A new architecture called the Energy-Based Transformer aims to teach AI models how to solve problems analytically and step by step.
Most current AI models operate much like what Daniel Kahneman described as "System 1 thinking": they're fast, intuitive, and excel at pattern recognition. But according to a study from researchers at UVA, UIUC, Stanford, Harvard, and Amazon GenAI, these models often fail at tasks that require the slower, more analytical "System 2 thinking" - such as complex logical reasoning or advanced mathematics.
The paper, "Energy-Based Transformers are Scalable Learners and Thinkers," asks whether these kinds of reasoning skills can emerge purely from unsupervised learning. The researchers' answer is a new architecture: the Energy-Based Transformer (EBT).

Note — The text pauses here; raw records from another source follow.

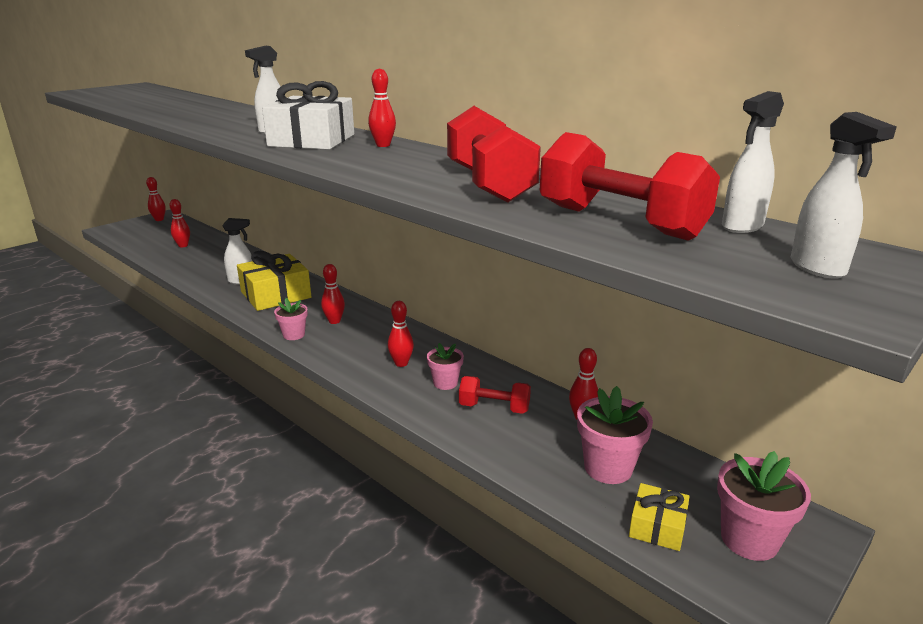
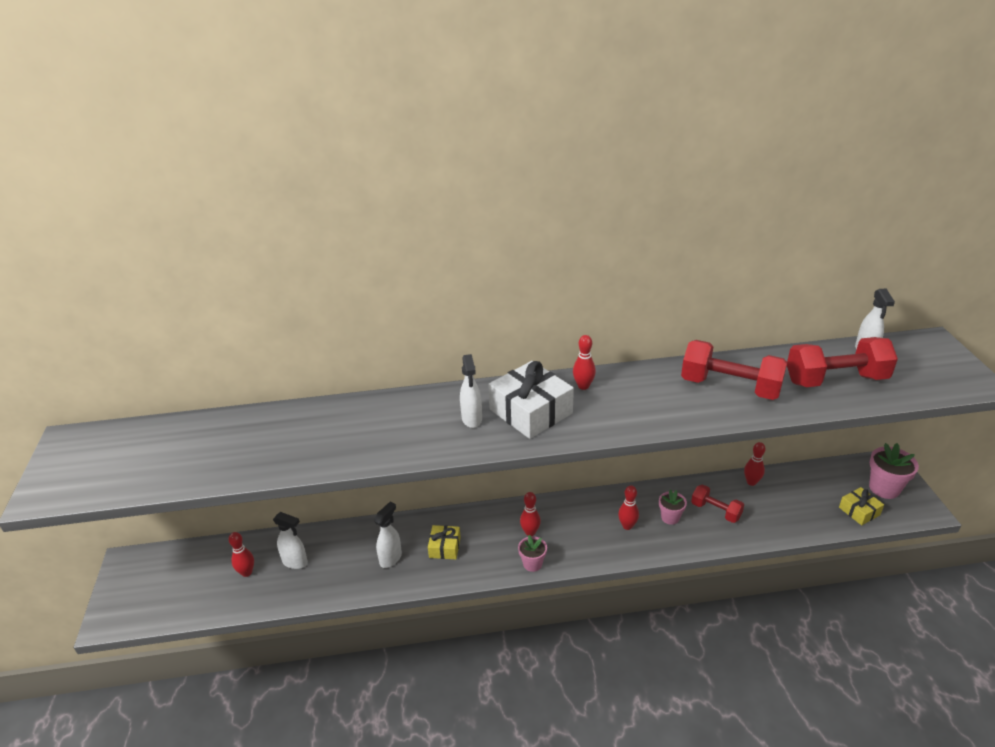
camera: 50 degrees left, 10 degrees up
(159, 219) = (135, 569): red bowling pin -> none
(276, 294) = (444, 547): yellow gift -> yellow gift, size x0.54
(494, 408) = (715, 511): red dumbbell -> red dumbbell turned 75 degrees clockwise
(608, 468) = (804, 500): pink flower pot -> none
(818, 268) = (931, 364): white spray bottle -> white spray bottle (295, 562)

How Energy-Based Transformers work
The EBT approach treats thinking as an iterative optimization process. Instead of generating an answer in a single step, the model starts with a random solution. It then evaluates this solution by calculating an "energy" value.

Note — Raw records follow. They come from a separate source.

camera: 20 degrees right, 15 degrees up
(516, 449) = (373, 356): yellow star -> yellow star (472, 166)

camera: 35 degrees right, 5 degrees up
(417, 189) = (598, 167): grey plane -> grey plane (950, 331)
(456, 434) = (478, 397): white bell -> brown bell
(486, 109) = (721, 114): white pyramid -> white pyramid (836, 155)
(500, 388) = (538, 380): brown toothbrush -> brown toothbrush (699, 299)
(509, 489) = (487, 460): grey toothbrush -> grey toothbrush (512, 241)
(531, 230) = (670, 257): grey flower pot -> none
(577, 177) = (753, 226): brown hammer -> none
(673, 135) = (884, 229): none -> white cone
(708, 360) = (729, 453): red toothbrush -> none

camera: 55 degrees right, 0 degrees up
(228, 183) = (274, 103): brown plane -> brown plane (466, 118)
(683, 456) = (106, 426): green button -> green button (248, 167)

The lower the energy, the better the prediction fits the context. Through repeated adjustments using gradient descent, the answer is gradually refined until the energy reaches a minimum. This lets the model spend more computation on harder problems.

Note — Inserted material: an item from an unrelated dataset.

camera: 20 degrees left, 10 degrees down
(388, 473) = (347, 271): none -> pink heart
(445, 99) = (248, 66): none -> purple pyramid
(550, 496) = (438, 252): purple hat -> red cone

The idea of framing this process in terms of energy isn't new - Meta's chief AI scientist Yann LeCun and others have discussed "energy-based models" for years.
More efficient learning and generalization
In experiments, the researchers compared EBTs with an advanced Transformer variant (Transformer++). Their results suggest EBTs scale more efficiently: the paper reports up to a 35 percent higher scaling rate in terms of data, parameter count, and compute. This points to improved data and computational efficiency.
The real strength, however, shows up in what the authors call "thinking scalability" - the ability to boost performance by allocating extra compute at runtime. On language tasks, EBTs improved performance by up to 29 percent, especially on problems that differed significantly from their training data.

In image denoising tests, EBTs outperformed Diffusion Transformers (DiTs) while requiring 99 percent fewer computation steps. The study also found that EBTs learned image representations that delivered roughly ten times better classification accuracy on ImageNet-1k, suggesting a deeper understanding of content.
Significant hurdles remain
Despite these promising results, open questions remain. The main issue is compute: according to the paper, training EBTs requires 3.3 to 6.6 times more computing power (FLOPs) than standard Transformers. This extra overhead could be a barrier for many real-world applications. The study also measures "System 2 thinking" mainly through perplexity improvements, rather than actual reasoning tasks, and comparisons to state-of-the-art reasoning models are missing due to limited compute budgets.
All scaling predictions are based on experiments with models up to just 800 million parameters - much smaller than today's largest AI systems. Whether EBTs' advantages hold at larger scales remains to be seen.